When it comes to meeting regulatory challenges, DevSecOps can help you in several ways. These include:

  • Maximising the number of eyes on regulatory challenges. Your developers and ITOps folks probably don’t pay a lot of attention to regulatory policies. It’s just not part of their job. But if they’re in constant communication with the security and compliance team, they’ll be in a position to be educated about new regulatory issues and make changes to software delivery workflows accordingly.
  • Ensuring that software coming down the pipeline is ready to meet new regulatory requirements. The apps or features that you designed a week or a year ago may no longer meet compliance requirements. You don’t want to wait for your new software to be released before someone on your security and compliance team tells you about the issue. DevSecOps helps you avoid that situation by ensuring that compliance challenges are a part of the thought process at an early stage in the delivery pipeline.
  • Baking compliance into IT policies. At the heart of DevSecOps is the idea that security and compliance should not exist in a silo. Instead, they should be integrated into IT operations across the entire organisation. Doing this makes concern for compliance a regular, consistent practice that becomes the default. That’s much safer than treating compliance as something that you tack onto your IT processes by allowing compliance experts to review software after it is complete.

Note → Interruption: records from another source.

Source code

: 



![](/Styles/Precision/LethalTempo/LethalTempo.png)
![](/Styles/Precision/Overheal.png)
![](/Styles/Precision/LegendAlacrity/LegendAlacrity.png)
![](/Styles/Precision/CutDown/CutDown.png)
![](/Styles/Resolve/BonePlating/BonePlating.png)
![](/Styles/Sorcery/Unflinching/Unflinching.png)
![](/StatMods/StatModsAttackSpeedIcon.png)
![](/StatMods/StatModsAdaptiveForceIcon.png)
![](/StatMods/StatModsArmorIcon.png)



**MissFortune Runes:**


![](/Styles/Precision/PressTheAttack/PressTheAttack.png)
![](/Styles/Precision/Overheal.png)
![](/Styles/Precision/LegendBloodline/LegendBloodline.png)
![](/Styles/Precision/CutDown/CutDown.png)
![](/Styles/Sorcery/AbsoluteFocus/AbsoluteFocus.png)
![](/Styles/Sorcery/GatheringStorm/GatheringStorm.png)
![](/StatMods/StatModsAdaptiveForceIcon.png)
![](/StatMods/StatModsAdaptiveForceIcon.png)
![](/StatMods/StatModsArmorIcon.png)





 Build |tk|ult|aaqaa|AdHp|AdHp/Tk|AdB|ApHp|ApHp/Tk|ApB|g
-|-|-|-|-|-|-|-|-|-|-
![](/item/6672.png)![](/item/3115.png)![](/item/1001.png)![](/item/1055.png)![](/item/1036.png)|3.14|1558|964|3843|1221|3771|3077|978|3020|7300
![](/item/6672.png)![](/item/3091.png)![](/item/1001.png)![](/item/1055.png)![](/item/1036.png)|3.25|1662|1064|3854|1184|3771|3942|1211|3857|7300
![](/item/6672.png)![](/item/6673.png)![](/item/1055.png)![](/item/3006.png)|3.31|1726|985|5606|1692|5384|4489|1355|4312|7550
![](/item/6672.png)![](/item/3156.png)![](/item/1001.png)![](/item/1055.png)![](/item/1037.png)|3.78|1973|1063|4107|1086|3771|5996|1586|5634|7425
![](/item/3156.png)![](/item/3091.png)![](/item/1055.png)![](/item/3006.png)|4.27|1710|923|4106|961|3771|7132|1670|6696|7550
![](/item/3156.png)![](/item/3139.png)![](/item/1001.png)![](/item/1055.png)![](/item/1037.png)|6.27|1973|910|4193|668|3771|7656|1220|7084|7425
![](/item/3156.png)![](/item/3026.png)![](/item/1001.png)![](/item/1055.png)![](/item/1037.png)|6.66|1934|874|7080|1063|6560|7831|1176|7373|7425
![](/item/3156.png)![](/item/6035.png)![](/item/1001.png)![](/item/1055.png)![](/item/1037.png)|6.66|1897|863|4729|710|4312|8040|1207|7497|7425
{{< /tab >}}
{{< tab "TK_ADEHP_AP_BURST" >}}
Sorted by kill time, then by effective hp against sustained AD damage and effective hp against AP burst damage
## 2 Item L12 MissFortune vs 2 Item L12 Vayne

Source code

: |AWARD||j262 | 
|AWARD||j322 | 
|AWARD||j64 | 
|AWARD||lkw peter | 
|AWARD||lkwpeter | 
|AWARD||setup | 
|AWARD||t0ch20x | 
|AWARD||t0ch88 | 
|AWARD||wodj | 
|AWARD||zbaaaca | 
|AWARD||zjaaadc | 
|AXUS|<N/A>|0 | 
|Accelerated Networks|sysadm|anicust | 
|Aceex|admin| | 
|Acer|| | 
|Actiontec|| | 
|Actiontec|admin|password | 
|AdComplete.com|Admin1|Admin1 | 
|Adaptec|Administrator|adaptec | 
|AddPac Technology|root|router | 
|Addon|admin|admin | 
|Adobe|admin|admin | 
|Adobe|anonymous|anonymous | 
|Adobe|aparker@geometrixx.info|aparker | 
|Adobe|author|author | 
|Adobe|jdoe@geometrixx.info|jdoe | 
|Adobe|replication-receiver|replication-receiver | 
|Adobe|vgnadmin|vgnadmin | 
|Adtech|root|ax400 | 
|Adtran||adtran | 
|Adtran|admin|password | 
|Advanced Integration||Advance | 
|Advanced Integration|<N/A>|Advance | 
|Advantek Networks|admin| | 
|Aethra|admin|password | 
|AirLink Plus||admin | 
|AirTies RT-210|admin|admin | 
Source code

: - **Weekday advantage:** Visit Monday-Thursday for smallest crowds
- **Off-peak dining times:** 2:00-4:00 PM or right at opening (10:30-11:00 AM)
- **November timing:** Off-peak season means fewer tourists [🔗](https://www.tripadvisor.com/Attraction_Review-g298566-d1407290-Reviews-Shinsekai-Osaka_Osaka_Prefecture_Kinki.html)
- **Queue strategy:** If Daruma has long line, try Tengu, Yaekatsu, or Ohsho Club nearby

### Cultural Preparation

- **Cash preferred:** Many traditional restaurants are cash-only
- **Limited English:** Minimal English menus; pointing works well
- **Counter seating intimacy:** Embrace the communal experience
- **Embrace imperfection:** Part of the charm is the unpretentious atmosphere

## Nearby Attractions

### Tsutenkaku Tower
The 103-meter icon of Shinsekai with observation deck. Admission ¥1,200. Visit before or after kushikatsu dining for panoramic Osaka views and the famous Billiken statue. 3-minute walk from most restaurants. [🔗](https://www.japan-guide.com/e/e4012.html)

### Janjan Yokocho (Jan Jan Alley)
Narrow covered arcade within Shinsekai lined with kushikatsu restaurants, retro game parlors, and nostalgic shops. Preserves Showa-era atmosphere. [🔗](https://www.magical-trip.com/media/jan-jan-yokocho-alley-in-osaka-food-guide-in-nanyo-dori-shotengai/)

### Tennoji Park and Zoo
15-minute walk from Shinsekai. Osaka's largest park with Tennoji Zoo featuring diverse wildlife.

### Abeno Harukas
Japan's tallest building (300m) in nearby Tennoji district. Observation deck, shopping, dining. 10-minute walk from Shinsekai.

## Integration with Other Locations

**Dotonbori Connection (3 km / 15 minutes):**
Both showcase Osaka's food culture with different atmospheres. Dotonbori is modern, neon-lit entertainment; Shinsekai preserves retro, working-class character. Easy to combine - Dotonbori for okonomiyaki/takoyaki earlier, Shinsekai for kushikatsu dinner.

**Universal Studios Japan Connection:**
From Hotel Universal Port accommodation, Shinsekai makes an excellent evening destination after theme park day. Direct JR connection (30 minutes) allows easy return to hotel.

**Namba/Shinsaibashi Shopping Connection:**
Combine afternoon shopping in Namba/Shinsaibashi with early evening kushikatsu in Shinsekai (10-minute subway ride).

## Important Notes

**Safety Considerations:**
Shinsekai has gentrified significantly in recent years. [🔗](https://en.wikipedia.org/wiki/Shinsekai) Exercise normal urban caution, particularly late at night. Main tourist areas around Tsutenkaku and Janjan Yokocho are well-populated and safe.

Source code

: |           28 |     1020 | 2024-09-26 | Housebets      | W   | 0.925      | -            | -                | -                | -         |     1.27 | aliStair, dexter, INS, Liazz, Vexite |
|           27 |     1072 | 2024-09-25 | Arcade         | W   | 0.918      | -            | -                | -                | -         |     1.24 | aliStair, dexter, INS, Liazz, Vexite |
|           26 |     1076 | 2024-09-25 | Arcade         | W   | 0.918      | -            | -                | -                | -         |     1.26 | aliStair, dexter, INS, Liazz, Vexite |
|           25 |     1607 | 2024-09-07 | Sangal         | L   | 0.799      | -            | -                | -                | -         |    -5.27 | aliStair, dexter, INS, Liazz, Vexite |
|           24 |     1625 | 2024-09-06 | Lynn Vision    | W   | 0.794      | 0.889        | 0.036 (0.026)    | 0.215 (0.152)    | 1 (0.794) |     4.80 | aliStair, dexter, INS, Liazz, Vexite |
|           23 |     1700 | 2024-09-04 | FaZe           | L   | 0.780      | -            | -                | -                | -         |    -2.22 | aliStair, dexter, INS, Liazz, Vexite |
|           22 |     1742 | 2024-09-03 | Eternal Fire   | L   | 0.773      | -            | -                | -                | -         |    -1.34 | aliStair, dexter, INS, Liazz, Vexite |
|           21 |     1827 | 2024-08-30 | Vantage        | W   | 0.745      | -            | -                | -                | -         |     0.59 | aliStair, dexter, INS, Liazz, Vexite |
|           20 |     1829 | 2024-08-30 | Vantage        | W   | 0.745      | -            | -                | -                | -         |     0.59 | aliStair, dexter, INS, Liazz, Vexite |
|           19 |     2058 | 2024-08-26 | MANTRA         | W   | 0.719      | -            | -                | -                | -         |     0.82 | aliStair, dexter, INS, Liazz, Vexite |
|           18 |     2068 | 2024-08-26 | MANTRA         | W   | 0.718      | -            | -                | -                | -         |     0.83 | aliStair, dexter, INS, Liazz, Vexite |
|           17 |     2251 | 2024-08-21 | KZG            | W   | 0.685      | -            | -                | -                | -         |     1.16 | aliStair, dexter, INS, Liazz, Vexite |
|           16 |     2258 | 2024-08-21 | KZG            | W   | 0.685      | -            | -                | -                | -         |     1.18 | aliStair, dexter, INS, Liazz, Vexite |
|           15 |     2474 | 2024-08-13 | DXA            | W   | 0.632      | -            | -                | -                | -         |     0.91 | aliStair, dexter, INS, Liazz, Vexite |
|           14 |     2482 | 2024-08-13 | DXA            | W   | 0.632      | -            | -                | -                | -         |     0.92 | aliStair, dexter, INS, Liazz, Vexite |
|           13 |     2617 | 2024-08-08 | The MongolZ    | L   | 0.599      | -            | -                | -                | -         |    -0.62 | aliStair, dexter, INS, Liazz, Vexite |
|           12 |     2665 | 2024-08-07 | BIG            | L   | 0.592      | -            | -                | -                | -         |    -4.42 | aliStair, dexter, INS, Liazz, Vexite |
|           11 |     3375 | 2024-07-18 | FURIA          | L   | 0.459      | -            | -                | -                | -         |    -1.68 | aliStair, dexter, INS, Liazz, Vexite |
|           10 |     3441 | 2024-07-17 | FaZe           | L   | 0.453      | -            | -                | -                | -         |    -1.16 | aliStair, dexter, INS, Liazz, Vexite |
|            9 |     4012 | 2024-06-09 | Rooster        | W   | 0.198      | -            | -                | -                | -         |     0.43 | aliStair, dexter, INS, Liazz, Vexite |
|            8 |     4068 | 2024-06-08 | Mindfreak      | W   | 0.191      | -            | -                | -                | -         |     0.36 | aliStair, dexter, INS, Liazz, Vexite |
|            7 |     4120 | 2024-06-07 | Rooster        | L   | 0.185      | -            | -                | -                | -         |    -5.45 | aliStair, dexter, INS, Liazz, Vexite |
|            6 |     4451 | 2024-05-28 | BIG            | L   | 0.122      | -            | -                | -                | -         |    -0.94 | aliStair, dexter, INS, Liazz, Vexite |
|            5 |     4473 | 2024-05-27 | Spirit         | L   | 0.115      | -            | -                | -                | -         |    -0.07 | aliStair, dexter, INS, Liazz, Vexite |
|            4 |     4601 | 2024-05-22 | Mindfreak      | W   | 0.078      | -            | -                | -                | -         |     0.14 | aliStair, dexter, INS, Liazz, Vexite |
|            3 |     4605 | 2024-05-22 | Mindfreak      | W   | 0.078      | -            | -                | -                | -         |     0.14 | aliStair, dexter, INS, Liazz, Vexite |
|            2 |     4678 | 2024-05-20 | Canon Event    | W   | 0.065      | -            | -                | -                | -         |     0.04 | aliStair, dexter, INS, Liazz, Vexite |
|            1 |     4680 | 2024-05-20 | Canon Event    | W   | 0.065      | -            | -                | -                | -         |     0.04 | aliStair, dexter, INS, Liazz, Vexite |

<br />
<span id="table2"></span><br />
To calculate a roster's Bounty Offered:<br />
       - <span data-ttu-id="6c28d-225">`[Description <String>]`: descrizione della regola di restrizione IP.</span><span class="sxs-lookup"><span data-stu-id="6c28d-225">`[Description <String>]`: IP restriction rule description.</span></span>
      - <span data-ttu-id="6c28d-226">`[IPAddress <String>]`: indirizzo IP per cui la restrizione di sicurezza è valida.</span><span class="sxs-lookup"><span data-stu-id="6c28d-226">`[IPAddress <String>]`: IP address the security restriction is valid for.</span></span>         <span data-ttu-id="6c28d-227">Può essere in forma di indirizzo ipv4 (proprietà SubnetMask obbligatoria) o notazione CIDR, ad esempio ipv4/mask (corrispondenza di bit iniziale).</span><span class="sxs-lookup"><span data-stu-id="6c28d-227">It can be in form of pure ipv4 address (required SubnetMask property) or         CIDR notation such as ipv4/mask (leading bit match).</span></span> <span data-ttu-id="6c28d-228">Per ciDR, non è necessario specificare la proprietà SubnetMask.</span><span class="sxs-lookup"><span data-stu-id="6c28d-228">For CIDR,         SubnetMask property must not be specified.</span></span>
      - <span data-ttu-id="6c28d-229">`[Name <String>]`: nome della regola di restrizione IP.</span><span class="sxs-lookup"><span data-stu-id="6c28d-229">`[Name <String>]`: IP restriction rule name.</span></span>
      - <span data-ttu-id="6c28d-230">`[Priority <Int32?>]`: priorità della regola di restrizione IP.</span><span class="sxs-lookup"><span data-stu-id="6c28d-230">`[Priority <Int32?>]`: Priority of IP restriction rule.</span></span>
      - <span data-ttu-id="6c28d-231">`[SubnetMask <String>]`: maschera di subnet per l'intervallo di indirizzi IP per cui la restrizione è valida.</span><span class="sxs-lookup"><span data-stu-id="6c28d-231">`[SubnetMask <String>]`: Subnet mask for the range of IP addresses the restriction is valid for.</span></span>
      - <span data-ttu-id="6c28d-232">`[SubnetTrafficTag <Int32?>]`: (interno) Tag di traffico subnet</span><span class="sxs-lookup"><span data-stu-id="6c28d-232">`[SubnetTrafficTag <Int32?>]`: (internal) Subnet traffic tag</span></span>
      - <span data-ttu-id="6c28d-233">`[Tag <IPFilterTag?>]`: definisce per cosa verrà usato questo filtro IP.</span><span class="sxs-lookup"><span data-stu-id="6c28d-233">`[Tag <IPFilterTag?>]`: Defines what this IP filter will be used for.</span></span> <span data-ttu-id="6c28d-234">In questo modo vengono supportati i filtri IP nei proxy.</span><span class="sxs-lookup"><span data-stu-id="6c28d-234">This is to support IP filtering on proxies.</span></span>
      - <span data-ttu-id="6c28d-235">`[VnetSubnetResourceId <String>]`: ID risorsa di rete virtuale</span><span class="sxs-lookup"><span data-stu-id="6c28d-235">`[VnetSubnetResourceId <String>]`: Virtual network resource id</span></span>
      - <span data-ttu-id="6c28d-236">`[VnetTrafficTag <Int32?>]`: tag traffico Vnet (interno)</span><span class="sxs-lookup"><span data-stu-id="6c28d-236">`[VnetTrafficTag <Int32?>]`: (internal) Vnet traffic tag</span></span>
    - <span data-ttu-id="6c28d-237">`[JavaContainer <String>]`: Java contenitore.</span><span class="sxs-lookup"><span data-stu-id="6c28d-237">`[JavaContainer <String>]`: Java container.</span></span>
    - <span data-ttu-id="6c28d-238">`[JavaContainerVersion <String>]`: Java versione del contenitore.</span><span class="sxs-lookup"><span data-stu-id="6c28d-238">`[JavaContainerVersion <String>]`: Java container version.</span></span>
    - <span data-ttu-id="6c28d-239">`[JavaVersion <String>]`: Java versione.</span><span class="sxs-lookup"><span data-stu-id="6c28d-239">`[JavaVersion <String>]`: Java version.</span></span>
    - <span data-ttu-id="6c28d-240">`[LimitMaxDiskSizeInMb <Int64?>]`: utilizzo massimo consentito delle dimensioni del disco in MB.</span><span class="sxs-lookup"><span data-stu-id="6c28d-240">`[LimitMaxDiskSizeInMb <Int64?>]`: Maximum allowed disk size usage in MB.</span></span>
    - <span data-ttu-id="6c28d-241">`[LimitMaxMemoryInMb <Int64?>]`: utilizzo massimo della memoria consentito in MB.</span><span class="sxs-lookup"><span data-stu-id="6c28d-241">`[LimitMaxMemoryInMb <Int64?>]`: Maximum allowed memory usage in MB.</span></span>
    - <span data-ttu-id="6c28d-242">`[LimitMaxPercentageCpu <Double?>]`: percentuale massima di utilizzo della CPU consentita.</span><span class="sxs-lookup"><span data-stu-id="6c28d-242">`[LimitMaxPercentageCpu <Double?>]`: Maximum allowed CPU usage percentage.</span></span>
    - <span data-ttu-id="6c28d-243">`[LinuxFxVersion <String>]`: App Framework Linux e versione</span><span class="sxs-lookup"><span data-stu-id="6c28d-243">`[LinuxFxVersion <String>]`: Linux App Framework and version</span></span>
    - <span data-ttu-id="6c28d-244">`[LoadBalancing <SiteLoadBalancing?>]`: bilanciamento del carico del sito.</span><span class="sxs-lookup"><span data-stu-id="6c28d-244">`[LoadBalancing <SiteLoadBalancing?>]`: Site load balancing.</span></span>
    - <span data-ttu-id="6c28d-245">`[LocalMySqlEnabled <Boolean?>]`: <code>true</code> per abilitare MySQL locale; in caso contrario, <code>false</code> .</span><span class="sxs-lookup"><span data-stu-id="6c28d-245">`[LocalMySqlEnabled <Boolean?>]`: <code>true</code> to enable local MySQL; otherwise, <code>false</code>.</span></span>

  • Making sure nothing is missed. Regulatory failures could result from something as simple as not updating disclosure statements within an app when a compliance policy changes. Including compliance experts within the software delivery process helps prevent you from overlooking the easy-to-miss, nuanced parts of your software that could trigger regulatory problems.
  • Saving time and money. Integrating compliance review directly into your software delivery process saves everyone time. If compliance reviews take place on a continuous basis as software is updated, compliance experts can deliver value in real time. Working closely with software teams also helps to translate new regulatory needs into action quickly, which also saves time. And with more efficient use of time, of course, comes monetary savings, too.

I’m not suggesting that DevSecOps is the only thing needed to ensure compliance. But in the face of ever-changing regulatory challenges that are only poised to become more complex as governments around the world maintain their intense focus on banks, DevSecOps is a crucial line of defense against regulatory mistakes that could cost you billions in fines, lost market value, and lost customers. DevSecOps helps keep banks as compliant as possible—with as much cost-efficiency as possible.